▸ EXERCISE
Would you show every line from the records that holds "they"?

(Page-level text extractions)
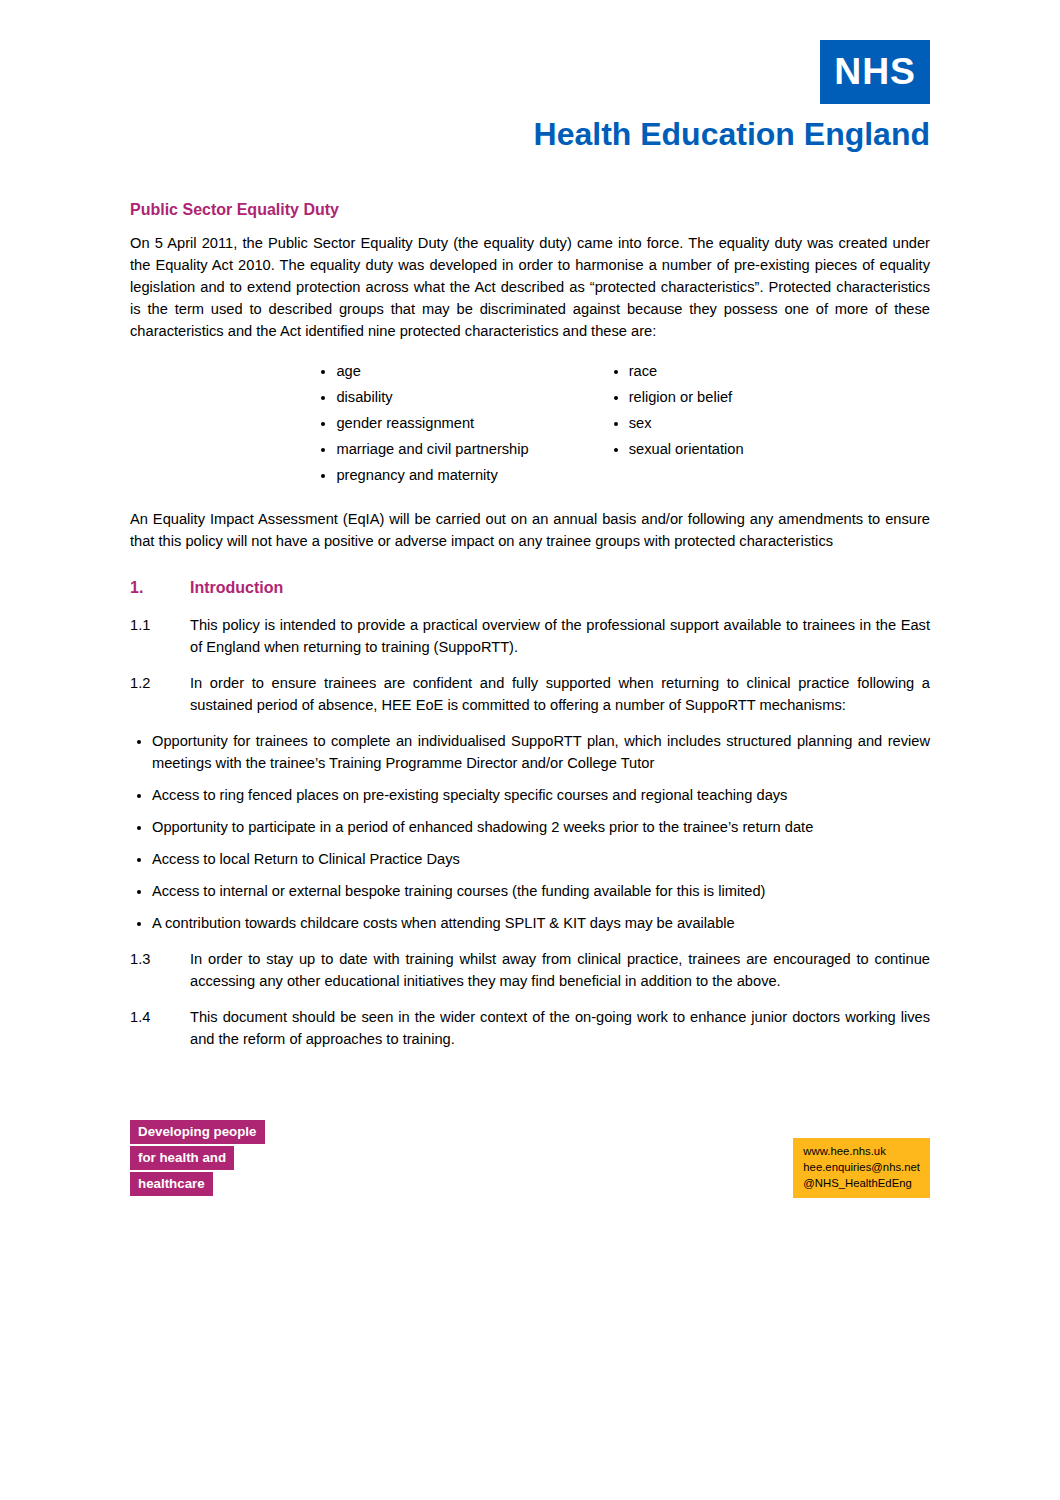NHS
Health Education England
Public Sector Equality Duty
On 5 April 2011, the Public Sector Equality Duty (the equality duty) came into force. The equality duty was created under the Equality Act 2010. The equality duty was developed in order to harmonise a number of pre-existing pieces of equality legislation and to extend protection across what the Act described as “protected characteristics”. Protected characteristics is the term used to described groups that may be discriminated against because they possess one of more of these characteristics and the Act identified nine protected characteristics and these are:
age
disability
gender reassignment
marriage and civil partnership
pregnancy and maternity
race
religion or belief
sex
sexual orientation
An Equality Impact Assessment (EqIA) will be carried out on an annual basis and/or following any amendments to ensure that this policy will not have a positive or adverse impact on any trainee groups with protected characteristics
1. Introduction
1.1
This policy is intended to provide a practical overview of the professional support available to trainees in the East of England when returning to training (SuppoRTT).
1.2
In order to ensure trainees are confident and fully supported when returning to clinical practice following a sustained period of absence, HEE EoE is committed to offering a number of SuppoRTT mechanisms:
Opportunity for trainees to complete an individualised SuppoRTT plan, which includes structured planning and review meetings with the trainee’s Training Programme Director and/or College Tutor
Access to ring fenced places on pre-existing specialty specific courses and regional teaching days
Opportunity to participate in a period of enhanced shadowing 2 weeks prior to the trainee’s return date
Access to local Return to Clinical Practice Days
Access to internal or external bespoke training courses (the funding available for this is limited)
A contribution towards childcare costs when attending SPLIT & KIT days may be available
1.3
In order to stay up to date with training whilst away from clinical practice, trainees are encouraged to continue accessing any other educational initiatives they may find beneficial in addition to the above.
1.4
This document should be seen in the wider context of the on-going work to enhance junior doctors working lives and the reform of approaches to training.
Developing people for health and healthcare
www.hee.nhs.uk
hee.enquiries@nhs.net
@NHS_HealthEdEng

▸ WRITTEN RESPONSE
On 5 April 2011, the Public Sector Equality Duty (the equality duty) came into force. The equality duty was created under the Equality Act 2010. The equality duty was developed in order to harmonise a number of pre-existing pieces of equality legislation and to extend protection across what the Act described as “protected characteristics”. Protected characteristics is the term used to described groups that may be discriminated against because they possess one of more of these characteristics and the Act identified nine protected characteristics and these are:
In order to stay up to date with training whilst away from clinical practice, trainees are encouraged to continue accessing any other educational initiatives they may find beneficial in addition to the above.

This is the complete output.